小夜啼鳥

ナイチンゲール


朝起きて、憂欝な気分。
夢から覚めていないかのような浮遊感。

鏡を見つめ、ため息。酷い顔。
この家から出たい。

そして、いつもと同じ時間に部屋のドアをノックする小さな音。

「起きているわ。先に、下に行っていて。
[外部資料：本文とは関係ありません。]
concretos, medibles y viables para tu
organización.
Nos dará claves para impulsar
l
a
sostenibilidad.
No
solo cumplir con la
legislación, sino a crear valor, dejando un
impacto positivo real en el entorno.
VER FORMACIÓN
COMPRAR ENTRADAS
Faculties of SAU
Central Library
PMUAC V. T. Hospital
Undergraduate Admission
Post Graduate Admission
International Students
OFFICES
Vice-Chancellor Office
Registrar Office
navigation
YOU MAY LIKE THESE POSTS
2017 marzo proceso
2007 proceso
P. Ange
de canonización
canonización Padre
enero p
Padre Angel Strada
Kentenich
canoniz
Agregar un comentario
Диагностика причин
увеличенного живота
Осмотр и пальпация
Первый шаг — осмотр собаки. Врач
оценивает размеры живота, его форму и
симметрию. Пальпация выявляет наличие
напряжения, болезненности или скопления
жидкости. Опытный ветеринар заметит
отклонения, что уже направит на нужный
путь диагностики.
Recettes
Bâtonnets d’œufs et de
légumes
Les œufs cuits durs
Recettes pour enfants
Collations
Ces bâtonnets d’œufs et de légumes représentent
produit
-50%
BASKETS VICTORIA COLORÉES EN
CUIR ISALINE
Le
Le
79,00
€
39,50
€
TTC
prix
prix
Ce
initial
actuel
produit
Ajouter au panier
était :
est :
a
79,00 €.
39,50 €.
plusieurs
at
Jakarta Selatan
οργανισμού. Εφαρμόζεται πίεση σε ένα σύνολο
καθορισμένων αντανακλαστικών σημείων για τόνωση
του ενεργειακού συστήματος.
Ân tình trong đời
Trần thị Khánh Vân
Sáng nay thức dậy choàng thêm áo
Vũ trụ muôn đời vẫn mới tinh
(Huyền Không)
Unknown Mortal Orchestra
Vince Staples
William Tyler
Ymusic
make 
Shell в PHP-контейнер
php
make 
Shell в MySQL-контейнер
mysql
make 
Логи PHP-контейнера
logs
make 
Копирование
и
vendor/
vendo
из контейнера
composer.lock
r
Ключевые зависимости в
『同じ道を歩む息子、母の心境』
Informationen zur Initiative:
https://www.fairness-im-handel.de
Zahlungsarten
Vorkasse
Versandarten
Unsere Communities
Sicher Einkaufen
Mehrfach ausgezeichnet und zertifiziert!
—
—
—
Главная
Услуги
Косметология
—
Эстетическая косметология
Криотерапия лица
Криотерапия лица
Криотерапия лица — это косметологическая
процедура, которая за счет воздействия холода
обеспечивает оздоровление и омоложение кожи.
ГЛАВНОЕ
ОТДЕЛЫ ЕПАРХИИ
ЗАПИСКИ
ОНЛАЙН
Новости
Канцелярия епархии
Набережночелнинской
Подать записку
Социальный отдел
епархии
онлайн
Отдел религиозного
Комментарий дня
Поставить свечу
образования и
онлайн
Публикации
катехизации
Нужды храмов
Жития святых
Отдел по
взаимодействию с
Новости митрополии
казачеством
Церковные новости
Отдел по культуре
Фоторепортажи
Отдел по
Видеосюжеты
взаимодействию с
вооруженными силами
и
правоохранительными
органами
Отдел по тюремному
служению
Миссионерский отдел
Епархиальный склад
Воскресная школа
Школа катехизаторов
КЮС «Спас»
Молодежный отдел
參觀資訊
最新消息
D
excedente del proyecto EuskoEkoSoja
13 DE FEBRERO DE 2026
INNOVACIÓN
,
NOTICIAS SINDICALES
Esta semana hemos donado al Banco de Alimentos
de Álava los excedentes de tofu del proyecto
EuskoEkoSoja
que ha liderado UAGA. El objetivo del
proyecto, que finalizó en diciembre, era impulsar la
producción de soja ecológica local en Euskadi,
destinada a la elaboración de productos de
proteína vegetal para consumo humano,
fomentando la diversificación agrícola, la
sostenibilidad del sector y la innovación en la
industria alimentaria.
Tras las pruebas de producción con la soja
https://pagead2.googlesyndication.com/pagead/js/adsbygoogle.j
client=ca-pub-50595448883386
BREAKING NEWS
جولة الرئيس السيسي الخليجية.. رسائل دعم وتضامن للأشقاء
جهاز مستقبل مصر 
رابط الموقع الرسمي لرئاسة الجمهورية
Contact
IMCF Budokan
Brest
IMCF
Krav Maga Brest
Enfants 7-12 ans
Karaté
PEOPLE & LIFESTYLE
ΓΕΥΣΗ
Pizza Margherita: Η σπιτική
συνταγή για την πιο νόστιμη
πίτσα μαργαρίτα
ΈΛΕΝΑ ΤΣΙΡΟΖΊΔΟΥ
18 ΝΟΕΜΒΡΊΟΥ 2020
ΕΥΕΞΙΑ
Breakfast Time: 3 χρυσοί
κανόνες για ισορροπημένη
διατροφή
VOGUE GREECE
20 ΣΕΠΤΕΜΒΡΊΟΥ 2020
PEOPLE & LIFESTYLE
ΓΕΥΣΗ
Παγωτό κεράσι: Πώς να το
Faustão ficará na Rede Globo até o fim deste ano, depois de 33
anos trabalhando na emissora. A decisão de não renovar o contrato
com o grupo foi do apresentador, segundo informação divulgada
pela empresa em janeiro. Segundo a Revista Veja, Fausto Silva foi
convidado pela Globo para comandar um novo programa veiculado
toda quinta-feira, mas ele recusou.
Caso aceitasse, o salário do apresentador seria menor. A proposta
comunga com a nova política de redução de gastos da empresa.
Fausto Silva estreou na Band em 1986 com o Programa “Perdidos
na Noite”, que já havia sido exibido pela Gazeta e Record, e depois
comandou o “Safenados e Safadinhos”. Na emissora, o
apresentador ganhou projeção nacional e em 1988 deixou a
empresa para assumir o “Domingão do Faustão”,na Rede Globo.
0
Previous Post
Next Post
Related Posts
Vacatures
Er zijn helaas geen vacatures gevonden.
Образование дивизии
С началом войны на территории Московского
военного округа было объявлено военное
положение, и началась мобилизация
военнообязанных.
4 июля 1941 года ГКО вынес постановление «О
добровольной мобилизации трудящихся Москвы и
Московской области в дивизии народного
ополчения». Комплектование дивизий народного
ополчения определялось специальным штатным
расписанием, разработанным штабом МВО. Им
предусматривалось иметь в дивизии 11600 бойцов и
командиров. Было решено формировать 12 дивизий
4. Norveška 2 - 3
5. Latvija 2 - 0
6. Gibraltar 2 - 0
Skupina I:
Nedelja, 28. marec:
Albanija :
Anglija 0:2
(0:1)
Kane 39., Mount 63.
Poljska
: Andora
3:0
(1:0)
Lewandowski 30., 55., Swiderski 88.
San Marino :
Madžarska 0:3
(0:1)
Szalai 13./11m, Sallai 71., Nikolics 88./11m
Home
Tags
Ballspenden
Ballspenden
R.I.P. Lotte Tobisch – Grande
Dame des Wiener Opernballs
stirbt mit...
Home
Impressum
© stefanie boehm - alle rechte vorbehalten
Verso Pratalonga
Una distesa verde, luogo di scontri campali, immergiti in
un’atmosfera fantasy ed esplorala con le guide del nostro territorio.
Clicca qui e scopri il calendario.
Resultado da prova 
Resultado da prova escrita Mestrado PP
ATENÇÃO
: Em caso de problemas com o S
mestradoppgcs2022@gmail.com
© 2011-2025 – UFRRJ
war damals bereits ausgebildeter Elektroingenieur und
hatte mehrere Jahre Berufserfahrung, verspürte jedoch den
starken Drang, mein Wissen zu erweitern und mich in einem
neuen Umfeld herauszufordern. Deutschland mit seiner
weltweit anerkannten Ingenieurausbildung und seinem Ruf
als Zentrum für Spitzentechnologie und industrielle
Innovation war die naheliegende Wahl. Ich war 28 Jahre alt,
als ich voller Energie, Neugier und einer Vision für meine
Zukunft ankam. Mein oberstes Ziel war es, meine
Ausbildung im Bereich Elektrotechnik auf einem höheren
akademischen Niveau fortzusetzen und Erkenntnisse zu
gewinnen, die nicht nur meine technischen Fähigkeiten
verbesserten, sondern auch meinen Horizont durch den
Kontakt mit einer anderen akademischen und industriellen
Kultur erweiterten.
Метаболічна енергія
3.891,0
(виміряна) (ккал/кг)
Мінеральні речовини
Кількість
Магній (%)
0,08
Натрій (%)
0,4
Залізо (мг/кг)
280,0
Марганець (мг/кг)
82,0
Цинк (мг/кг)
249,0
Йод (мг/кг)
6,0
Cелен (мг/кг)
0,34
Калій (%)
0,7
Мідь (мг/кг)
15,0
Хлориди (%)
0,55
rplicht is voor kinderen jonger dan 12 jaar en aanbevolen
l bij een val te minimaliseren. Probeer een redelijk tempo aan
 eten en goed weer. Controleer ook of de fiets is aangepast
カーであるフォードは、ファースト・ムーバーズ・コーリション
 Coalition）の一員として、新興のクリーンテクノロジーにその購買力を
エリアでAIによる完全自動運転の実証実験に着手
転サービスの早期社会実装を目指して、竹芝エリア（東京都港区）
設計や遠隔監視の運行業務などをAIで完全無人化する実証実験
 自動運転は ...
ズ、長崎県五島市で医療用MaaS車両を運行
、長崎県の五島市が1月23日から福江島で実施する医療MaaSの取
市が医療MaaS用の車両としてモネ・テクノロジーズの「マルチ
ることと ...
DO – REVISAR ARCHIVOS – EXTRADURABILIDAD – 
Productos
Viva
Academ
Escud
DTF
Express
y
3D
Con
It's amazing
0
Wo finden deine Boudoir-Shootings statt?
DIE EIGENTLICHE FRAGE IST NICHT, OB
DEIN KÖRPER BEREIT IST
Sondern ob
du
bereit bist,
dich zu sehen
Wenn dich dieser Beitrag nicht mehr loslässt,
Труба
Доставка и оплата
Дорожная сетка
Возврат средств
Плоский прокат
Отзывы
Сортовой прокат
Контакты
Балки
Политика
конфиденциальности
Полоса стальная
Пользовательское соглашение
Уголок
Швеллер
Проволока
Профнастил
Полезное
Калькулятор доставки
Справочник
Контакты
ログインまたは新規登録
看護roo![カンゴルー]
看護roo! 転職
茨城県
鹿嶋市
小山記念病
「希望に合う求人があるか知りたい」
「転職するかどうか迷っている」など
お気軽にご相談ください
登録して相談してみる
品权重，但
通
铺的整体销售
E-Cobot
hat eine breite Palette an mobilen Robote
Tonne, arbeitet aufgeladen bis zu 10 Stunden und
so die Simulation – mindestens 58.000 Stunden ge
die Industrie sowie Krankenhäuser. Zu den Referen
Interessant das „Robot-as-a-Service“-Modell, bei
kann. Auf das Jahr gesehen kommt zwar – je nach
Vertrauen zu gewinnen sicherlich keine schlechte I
」

ドアの方に顔を向け、明らかに冷たい言葉と口調。
そこにいるのは藤九郎だと分かっている。

優しい彼を傷つけているのが、苦しい。
だけど、他に当たるところがない。

ごめんなさい。
分かっているけれど、どうしていいのか分からない。

昨日の甘い声が頭に響くような、記憶の反芻。
鏡に向き直って、自分の表情に嫌悪する。

『俺の意志で、ここにいるんだ』

私の心は答えを知っている。

私は思わず鏡から目を逸らした。
急かされる様に、その場を離れたくて、カバンを手にドアを開ける。

いつもと同じ。
先に行くようにと促したはずの藤九郎は、私が部屋から出てくるのを待っていた。

昨日とは違う方法で、今日を乗り切らなければ。

「藤九郎、あなたは私を嘘つきにしたりはしないわよね?」

酷い言葉。
私の言葉で彼の表情が陰るのを見て、心は痛むのに。
どこを間違えてしまったのだろうか。